▸ Фрагмент документа
|---|

Как Вы оцениваете состояние физико-математических наук в России сегодня и науки вообще?
— Когда-то Геринг спросил у Гильберта: «Как сейчас обстоит дело с математикой в Германии?». И Гильберт ему ответил: «А разве таковая в Германии ещё существует?». Не только в России, но и во всём мире ситуация с наукой гораздо хуже, чем она была раньше. Это связано с тем, что наука сейчас не приоритетна. Когда создавали атомную бомбу, учёный по статусу был почти как член правительства. Авторитет учёных был огромен. Это было связано с их острой востребованностью, с гонкой вооружений.
Что касается сегодняшней обстановки... Как-то я спросил у своей дочери (она в то время жила в Англии и работала в фирме Sun), почему бы ей не заниматься только наукой и преподаванием. А дочь мне ответила: «О чём ты говоришь?! Моя наставница в университете получает в пять раз меньше, чем я!». Такая не очень благоприятная для науки ситуация сейчас во всём мире — когда человек в фирме зарабатывает существенно больше, чем учёный. Кто действительно развивает науку — это Китай. Он делает это, в частности, за счёт Гонконга. В Гонконге и раньше заработок был огромный. Я знаю это, потому что накануне кризиса 1998 года, когда я выбирал, куда поехать с детьми — в Англию или в Гонконг (это было связано с особой системой школьного образования в этих двух странах), меня пригласили и та и другая. И сейчас крупные математики, которые уже достигли пенсионного возраста и могут в Америке, Англии и в Европе получать пенсию, которая там едва ли не такая же, как зарплата, едут в Гонконг или в Китай и там продолжают работать.
Если мы отвлечёмся от темы недостаточного финансирования и посмотрим, есть ли сегодня сильные научные школы, имена в физике, математике, я мог бы назвать Михаила Громова и Эдварда Виттена. Процент российских филдсовских лауреатов очень сильно вырос, но все они на постоянной работе за границей. Я могу сказать, что всё-таки это несравнимо с тем, что было в начале или середине ХХ века. Вот только что прекратилось финансирование школ крупных математиков, в том числе и моей школы, и если раньше у меня была возможность платить студентам хоть сколько-то, теперь и этого нет. Хотя и раньше это были такие гроши, что все мои ребята работали в разных фирмах. Абсолютно все! У них не было времени заниматься наукой — какая наука, если человек поздно приходит домой...
Что является приоритетом в обществе? Что выдаётся за главное? Спрос передвинулся в сторону гламура. Мы напоминаем Римскую империю тех времён, когда её граждане сильно предавались удовольствиям и зрелищам и общество было на грани катастрофы А что мешает зарабатывать на научной работе, самостоятельно продавая свои услуги, свою работу?
— Если учёный начинает продавать свой труд, то это уже менеджер. Я приветствую менеджеров — людей, которые умеют организовать учёных, раздобыть деньги и т. д. Менеджер — тоже личность очень важная. Но всё-таки это разные вещи. Учёный, который занимается непосредственно наукой (и только ею), пусть даже эта наука имеет прямые прикладные приложения, не может их продать сам. Если, конечно, он увлечён самой наукой, а не тем, как на ней заработать. Таких людей уже довольно мало, у нас в стране это в основном старые учёные, которые живут в нищете. Тут — как писал Волошин:
С каждым днём всё диче и всё глуше
Мертвенная цепенеет ночь.

|---|

▸ Краткое задание A
Сколько строк листинга содержат строку «align» с учётом регистра? Укажите только число.

|---|

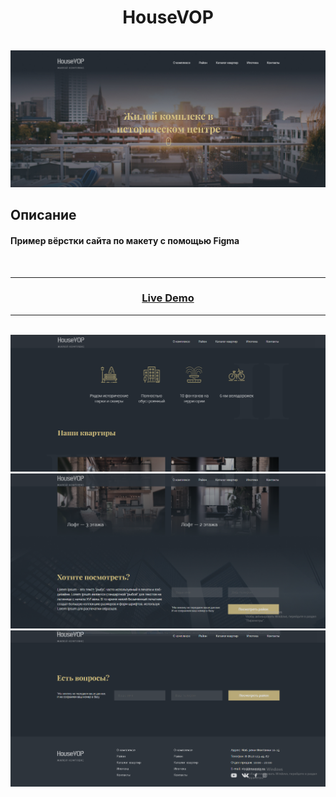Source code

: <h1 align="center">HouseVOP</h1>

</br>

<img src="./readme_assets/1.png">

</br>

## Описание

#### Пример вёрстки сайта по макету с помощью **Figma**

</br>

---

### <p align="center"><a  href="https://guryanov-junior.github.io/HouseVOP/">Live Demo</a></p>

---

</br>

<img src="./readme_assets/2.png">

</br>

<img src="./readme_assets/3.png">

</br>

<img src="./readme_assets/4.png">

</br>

|---|

▸ Краткое задание B
Перепишите дословно отрывок интервью о положении науки от «Как Вы оцениваете» до «с гонкой вооружений.» включительно.

▸ Решение задания A
2

▸ Решение задания B
Как Вы оцениваете состояние физико-математических наук в России сегодня и науки вообще?
— Когда-то Геринг спросил у Гильберта: «Как сейчас обстоит дело с математикой в Германии?». И Гильберт ему ответил: «А разве таковая в Германии ещё существует?». Не только в России, но и во всём мире ситуация с наукой гораздо хуже, чем она была раньше. Это связано с тем, что наука сейчас не приоритетна. Когда создавали атомную бомбу, учёный по статусу был почти как член правительства. Авторитет учёных был огромен. Это было связано с их острой востребованностью, с гонкой вооружений.